Ce dispositif laisse toutefois en dehors de son champ d’application les propriétés immobilières, de façon générale, ainsi que les locaux des entreprises, qu’ils soient occupés, ou vides.

Ensuite, les Préfectures, saisies de telles demandes de leurs administrés, mettent rarement en œuvre l’article 38 puisqu’elles ont l’obligation, selon un instruction du Ministère de l’intérieur du 26 octobre 2012, d’informer les personnes sous le coup de l’expulsion de la possibilité de déposer un recours DALO en vue d’obtenir un relogement, d’accompagner les personnes vers le relogement, et, surtout, « de veiller à mettre en œuvre systématiquement le relogement effectif du ménage […] dans un délai tel qu’il intervienne avant la date à laquelle le concours de la force publique sera mis en œuvre », et peuvent toujours, en tout état de cause, refuser l’expulsion pour des considérations sociales liées à l’âge et à la situation financière et familiale de l’occupant.

3. L’obtention d’une décision d’expulsion par la voie civile.

L’expulsion illicite est plus lourdement punie que la violation de domicile, à hauteur de trois ans d’emprisonnement et d’une amende double.

Ainsi, si les personnes n’auraient pas été expulsées sans décision judiciaire par la Préfecture, ou les forces de l’ordre agissant en flagrance, les justiciables devront engager une procédure civile, qui sera souvent plus coûteuse, mais plus rapide et efficace.

----------------

Consigne donnée 1: D'après l'extrait sur l'expulsion, quelles obligations l'instruction du Ministère de l'intérieur du 26 octobre 2012 impose-t-elle aux Préfectures ? Énumérez-les toutes.
L'extrait et la liste qui le suit sont deux documents sans lien entre eux.

----------------

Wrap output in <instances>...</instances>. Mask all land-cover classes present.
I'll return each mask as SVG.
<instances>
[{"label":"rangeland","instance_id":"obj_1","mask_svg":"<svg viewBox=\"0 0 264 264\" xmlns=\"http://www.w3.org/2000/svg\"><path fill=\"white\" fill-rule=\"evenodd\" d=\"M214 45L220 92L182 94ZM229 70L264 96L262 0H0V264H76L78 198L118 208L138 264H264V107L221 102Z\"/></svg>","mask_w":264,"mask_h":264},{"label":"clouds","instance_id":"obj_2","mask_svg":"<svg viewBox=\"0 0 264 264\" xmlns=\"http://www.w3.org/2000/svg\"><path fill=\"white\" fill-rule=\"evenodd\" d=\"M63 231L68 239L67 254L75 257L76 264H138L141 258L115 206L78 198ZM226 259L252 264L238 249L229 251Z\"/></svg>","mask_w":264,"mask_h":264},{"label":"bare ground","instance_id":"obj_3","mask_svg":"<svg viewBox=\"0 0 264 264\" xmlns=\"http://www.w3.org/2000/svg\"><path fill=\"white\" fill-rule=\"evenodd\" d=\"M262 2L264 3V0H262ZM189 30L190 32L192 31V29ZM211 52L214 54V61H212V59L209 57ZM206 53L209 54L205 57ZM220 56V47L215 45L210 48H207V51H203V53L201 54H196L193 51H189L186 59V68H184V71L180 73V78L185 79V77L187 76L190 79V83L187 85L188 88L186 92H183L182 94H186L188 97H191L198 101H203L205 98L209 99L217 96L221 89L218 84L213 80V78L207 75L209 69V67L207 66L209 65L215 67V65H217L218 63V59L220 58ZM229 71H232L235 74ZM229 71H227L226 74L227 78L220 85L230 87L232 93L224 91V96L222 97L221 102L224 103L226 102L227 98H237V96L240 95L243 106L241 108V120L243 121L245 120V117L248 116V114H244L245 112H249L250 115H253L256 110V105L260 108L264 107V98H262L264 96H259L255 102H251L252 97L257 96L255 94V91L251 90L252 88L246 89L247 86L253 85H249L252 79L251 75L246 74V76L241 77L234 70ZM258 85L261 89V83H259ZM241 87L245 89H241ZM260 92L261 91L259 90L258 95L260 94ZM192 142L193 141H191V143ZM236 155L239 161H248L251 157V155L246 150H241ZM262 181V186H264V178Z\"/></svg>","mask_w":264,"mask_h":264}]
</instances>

----------------

Consigne donnée 2: Relevez toutes les lignes de la liste où figure la chaîne "instances", en respectant la casse.

Réponse complète 1:
- informer les personnes sous le coup de l'expulsion de la possibilité de déposer un recours DALO en vue d'obtenir un relogement ;
- accompagner les personnes vers le relogement ;
- veiller à mettre en œuvre systématiquement le relogement effectif du ménage dans un délai tel qu'il intervienne avant la date à laquelle le concours de la force publique sera mis en œuvre.

Réponse complète 2:
Wrap output in <instances>...</instances>. Mask all land-cover classes present.
<instances>
</instances>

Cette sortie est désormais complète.